(EXTRACT PROVIDED begins)
The comparison goes deeper than leg count. An insect body is built in three obvious sections — head, thorax, and abdomen — and typically carries a pair of antennae and one or two pairs of wings. A tick has none of that. Its body is a single fused oval with no separate head, no antennae probing the air, and no wings folded on its back. What looks like a “head” on a tick is actually just its mouthparts (the capitulum), used to anchor and feed. Take away the wings, the antennae, and the segmented body, add two more legs, and you are unmistakably looking at an arachnid.
Ticks Are Really Just Big Mites (Subclass Acari)
Here is the part that surprises most people: a tick’s closest relatives are not spiders but mites. Ticks and mites together make up the subclass Acari within the arachnids. Ticks are simply the largest, blood-specialised members of that group — think of a tick as a mite that evolved to feed on the blood of mammals, birds, and reptiles. That is why a swollen, engorged tick looks nothing like a spider: it is behaving like the parasitic mite it fundamentally is.
Spiders (order Araneae) are cousins one branch over on the same arachnid family tree. They share the eight legs and the wingless, antenna-free body, but spiders spin silk, have a two-part body, and hunt or trap prey. Ticks do none of that. So the accurate way to say it: ticks are arachnids, ticks are acarines (mites and ticks), and ticks are related to spiders — but they are not spiders themselves.
What About Seed Ticks With Six Legs?
There is exactly one honest exception to the “eight legs” rule, and it is worth knowing because it trips people up. When a tick first hatches from the egg, it is a larva — often called a seed tick — and at that stage it has only six legs. After its first blood meal it moults into a nymph and grows a fourth pair, reaching the full eight legs it keeps for the rest of its life as a nymph and adult.
So a six-legged seed tick is not evidence that ticks are insects — it is just an immature arachnid that has not finished developing. Because seed ticks are barely the size of a poppy seed and cluster in large numbers, they are easy to mistake for tiny insects or specks of dirt. If you want to tell them apart from actual insects and other look-alikes, our guide to bugs that look like ticks walks through the differences with the features to check.
(EXTRACT PROVIDED ends)
- [INSTRUCTIONS]:
• a. Please list the tick life stages named in the passage on ticks and arachnids.
• b. Write the next part of the passage on ticks and arachnids, picking up after its last sentence.
(SOURCE MATERIAL begins)
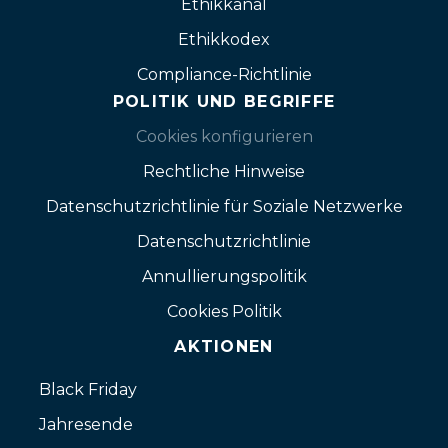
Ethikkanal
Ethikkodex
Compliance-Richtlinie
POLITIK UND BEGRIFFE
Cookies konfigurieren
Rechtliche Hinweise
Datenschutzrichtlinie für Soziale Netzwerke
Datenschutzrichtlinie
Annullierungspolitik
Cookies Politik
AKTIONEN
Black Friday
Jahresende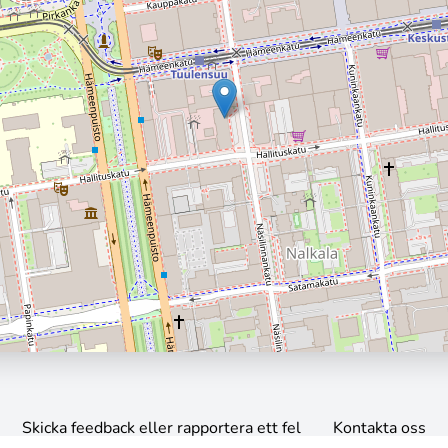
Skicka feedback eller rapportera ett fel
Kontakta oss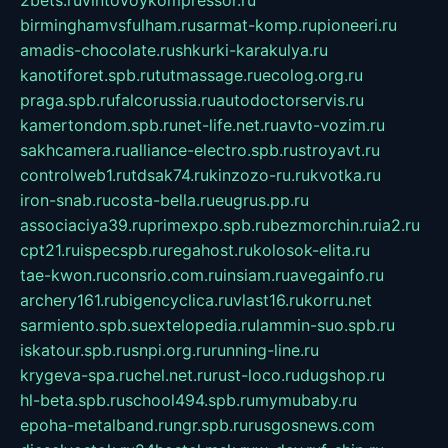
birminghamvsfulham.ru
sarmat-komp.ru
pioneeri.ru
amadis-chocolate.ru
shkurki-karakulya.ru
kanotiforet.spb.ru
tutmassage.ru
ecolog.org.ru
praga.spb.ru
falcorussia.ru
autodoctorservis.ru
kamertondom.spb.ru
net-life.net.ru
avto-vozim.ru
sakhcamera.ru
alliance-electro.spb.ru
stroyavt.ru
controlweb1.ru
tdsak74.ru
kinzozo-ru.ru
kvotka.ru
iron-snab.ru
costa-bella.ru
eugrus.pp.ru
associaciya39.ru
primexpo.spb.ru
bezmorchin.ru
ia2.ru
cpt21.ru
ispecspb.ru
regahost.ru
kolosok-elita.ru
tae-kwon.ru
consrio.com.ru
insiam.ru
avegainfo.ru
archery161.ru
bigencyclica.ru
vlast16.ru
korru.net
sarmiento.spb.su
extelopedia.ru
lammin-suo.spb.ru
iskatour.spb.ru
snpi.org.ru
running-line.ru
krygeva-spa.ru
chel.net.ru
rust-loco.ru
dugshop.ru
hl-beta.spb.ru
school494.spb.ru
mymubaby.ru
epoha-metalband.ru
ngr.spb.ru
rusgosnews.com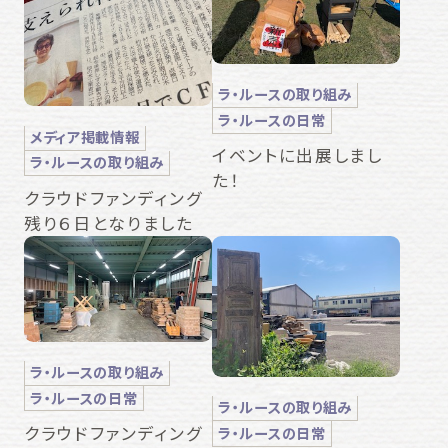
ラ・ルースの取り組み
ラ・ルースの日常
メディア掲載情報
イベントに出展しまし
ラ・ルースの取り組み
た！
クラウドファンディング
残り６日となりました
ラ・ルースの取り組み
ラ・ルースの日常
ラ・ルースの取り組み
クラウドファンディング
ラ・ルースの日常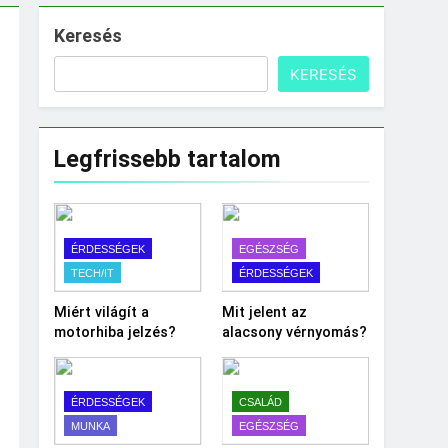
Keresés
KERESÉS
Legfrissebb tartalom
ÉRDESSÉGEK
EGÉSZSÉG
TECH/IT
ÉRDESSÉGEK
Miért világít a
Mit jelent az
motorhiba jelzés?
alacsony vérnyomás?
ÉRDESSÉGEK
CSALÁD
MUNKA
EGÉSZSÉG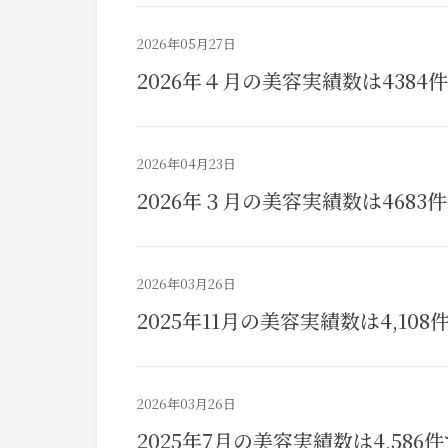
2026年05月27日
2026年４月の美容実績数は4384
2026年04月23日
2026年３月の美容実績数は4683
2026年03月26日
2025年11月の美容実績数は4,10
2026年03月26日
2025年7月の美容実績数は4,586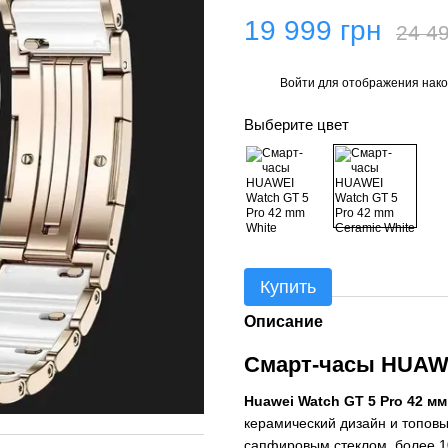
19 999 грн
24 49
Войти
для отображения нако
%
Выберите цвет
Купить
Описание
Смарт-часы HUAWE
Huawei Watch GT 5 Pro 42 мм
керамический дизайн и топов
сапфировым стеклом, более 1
(SOURCE MATERIAL ends)
(SOURCE MATERIAL begins)
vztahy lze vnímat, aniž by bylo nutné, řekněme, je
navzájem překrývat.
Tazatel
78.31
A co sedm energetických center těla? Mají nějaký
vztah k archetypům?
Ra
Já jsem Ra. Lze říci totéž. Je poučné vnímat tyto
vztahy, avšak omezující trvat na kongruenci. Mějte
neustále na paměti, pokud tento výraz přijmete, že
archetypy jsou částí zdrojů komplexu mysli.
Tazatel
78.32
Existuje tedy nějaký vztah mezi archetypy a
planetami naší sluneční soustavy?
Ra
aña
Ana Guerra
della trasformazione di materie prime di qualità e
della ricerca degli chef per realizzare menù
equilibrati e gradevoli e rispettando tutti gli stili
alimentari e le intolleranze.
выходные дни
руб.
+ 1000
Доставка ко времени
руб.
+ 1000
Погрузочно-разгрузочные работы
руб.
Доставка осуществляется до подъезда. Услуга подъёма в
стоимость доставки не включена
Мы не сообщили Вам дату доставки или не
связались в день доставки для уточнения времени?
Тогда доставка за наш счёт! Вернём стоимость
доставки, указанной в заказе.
(SOURCE MATERIAL ends)
- [ANSWERS FOR THE TASKS]:
• a. Larva (seed tick), nymph, adult

• b.
Why the Arachnid vs Insect Distinction Actually Matters
This is not a pedantic taxonomy debate. Whether ticks are arachnids or insects changes how you get rid of them:
- Insect gadgets do not work on ticks. Bug zappers, CO₂ mosquito traps, and porch fans are built around insect biology — flight and attraction to light or carbon dioxide. Ticks fly nowhere and are not lured to those devices, so they sail right past this whole category of “insect” solutions.
- They live where mites live. Like other acarines, ticks depend on humidity and hide in leaf litter, tall grass, and the shaded lawn-to-woods edge — not out in the open where insect controls are often aimed.
- Repellents still apply. The active ingredients proven against ticks overlap with mosquito repellents — DEET, picaridin, and clothing-applied permethrin all work on ticks — but you have to choose ones specifically tested against ticks, not just “insects.”
- Yard control targets arachnid habitat. Effective treatment knocks down the damp edges and brush lines where ticks quest, which is a different playbook than fogging for adult flying insects.
If you want to confirm what you are actually dealing with before you treat, compare it against our photo-based rundowns of what ticks look like and the deer tick vs dog tick comparison. And if a tick is already attached, keep a fine-tipped removal tool on hand so you can grip it close to the skin and pull straight out. Check tick-removal tools on Amazon →
Quick Recap
- Ticks are arachnids, class Arachnida — not insects (class Insecta).
- Nymph and adult ticks have eight legs; insects have six.
- Ticks sit in the subclass Acari, making them the largest blood-feeding mites.
- They are related to spiders (also arachnids) but are not spiders.
- Ticks have no wings and no antennae, and cannot fly or jump.
- The lone six-legged exception is the newly hatched larval seed tick.